Dataset entries
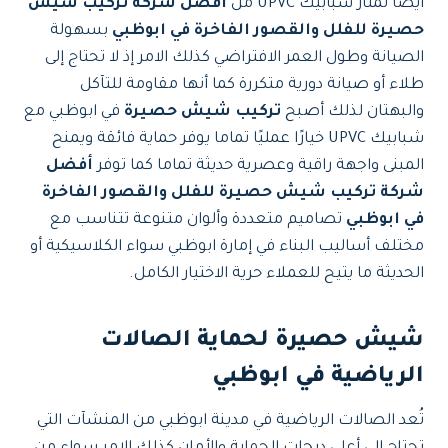
أيضًا تمتاز شبابيك UPVC من
أفضل شركة تركيب شيش
حصيرة للفلل والقصور الفاخرة في ابوظبي
بسهولة
الصيانة وطول العمر الافتراضي كذلك الامر إذ لا تحتاج إلى
طلاء أو صيانة دورية متكررة كما أنها مقاومة للتآكل
والبهتان لذلك أصبح
تركيب شيش حصيرة
في ابوظبي مع
شبابيك UPVC خيارًا عمليًا تماما يوفر حماية فائقة ويمنح
المبنى واجهة راقية وعصرية حديثة تماما كما توفر
أفضل
شركة تركيب شيش حصيرة للفلل والقصور الفاخرة
في ابوظبي
تصاميم متعددة وألوان متنوعة تتناسب مع
مختلف أساليب البناء في إمارة ابوظبي سواء الكلاسيكية أو
الحديثة ما يتيح للعملاء حرية الاختيار الكامل.
شيش حصيرة لحماية الصالات
الرياضية في ابوظبي
تُعد الصالات الرياضية في مدينة ابوظبي من المنشآت التي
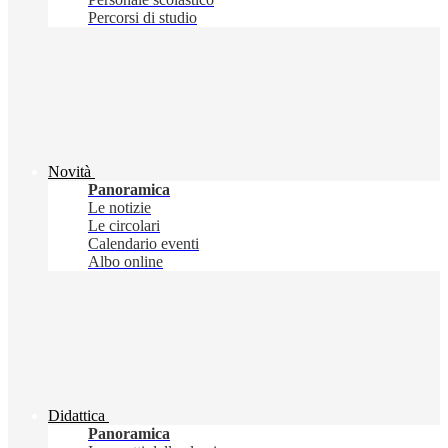
Percorsi di studio
Novità
Panoramica
Le notizie
Le circolari
Calendario eventi
Albo online
Didattica
Panoramica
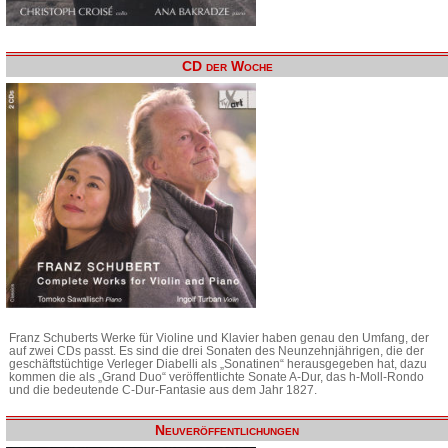
CD der Woche
Franz Schuberts Werke für Violine und Klavier haben genau den Umfang, der
auf zwei CDs passt. Es sind die drei Sonaten des Neunzehnjährigen, die der
geschäftstüchtige Verleger Diabelli als „Sonatinen“ herausgegeben hat, dazu
kommen die als „Grand Duo“ veröffentlichte Sonate A-Dur, das h-Moll-Rondo
und die bedeutende C-Dur-Fantasie aus dem Jahr 1827.
Neuveröffentlichungen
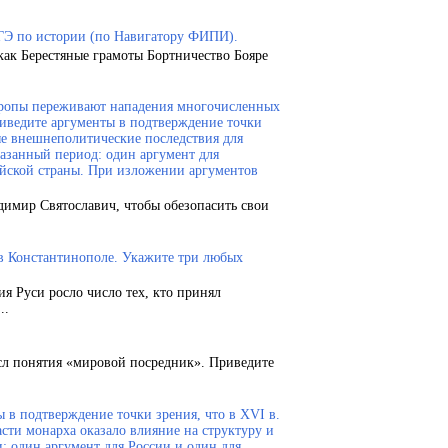
ГЭ по истории (по Навигатору ФИПИ).
как Берестяные грамоты Бортничество Бояре
Европы переживают нападения многочисленных
риведите аргументы в подтверждение точки
ые внешнеполитические последствия для
казанный период: один аргумент для
ейской страны. При изложении аргументов
димир Святославич, чтобы обезопасить свои
 в Константинополе. Укажите три любых
ия Руси росло число тех, кто принял
..
сл понятия «мировой посредник». Приведите
 в подтверждение точки зрения, что в XVI в.
сти монарха оказало влияние на структуру и
и: один аргумент для России и один для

● **What you are asked to do**:
Could you copy out the text of all four rows above, line for line and unchanged, leaving out the picture markers?

● **Response to the task**:
أيضًا تمتاز شبابيك UPVC من
أفضل شركة تركيب شيش
حصيرة للفلل والقصور الفاخرة في ابوظبي
بسهولة
الصيانة وطول العمر الافتراضي كذلك الامر إذ لا تحتاج إلى
طلاء أو صيانة دورية متكررة كما أنها مقاومة للتآكل
والبهتان لذلك أصبح
تركيب شيش حصيرة
في ابوظبي مع
شبابيك UPVC خيارًا عمليًا تماما يوفر حماية فائقة ويمنح
المبنى واجهة راقية وعصرية حديثة تماما كما توفر
أفضل
شركة تركيب شيش حصيرة للفلل والقصور الفاخرة
في ابوظبي
تصاميم متعددة وألوان متنوعة تتناسب مع
مختلف أساليب البناء في إمارة ابوظبي سواء الكلاسيكية أو
الحديثة ما يتيح للعملاء حرية الاختيار الكامل.
شيش حصيرة لحماية الصالات
الرياضية في ابوظبي
تُعد الصالات الرياضية في مدينة ابوظبي من المنشآت التي
Percorsi di studio
Novità
Panoramica
Le notizie
Le circolari
Calendario eventi
Albo online
Didattica
Panoramica
CD der Woche
Franz Schuberts Werke für Violine und Klavier haben genau den Umfang, der
auf zwei CDs passt. Es sind die drei Sonaten des Neunzehnjährigen, die der
geschäftstüchtige Verleger Diabelli als „Sonatinen“ herausgegeben hat, dazu
kommen die als „Grand Duo“ veröffentlichte Sonate A-Dur, das h-Moll-Rondo
und die bedeutende C-Dur-Fantasie aus dem Jahr 1827.
Neuveröffentlichungen
ГЭ по истории (по Навигатору ФИПИ).
как Берестяные грамоты Бортничество Бояре
Европы переживают нападения многочисленных
риведите аргументы в подтверждение точки
ые внешнеполитические последствия для
казанный период: один аргумент для
ейской страны. При изложении аргументов
димир Святославич, чтобы обезопасить свои
 в Константинополе. Укажите три любых
ия Руси росло число тех, кто принял
..
сл понятия «мировой посредник». Приведите
 в подтверждение точки зрения, что в XVI в.
сти монарха оказало влияние на структуру и
и: один аргумент для России и один для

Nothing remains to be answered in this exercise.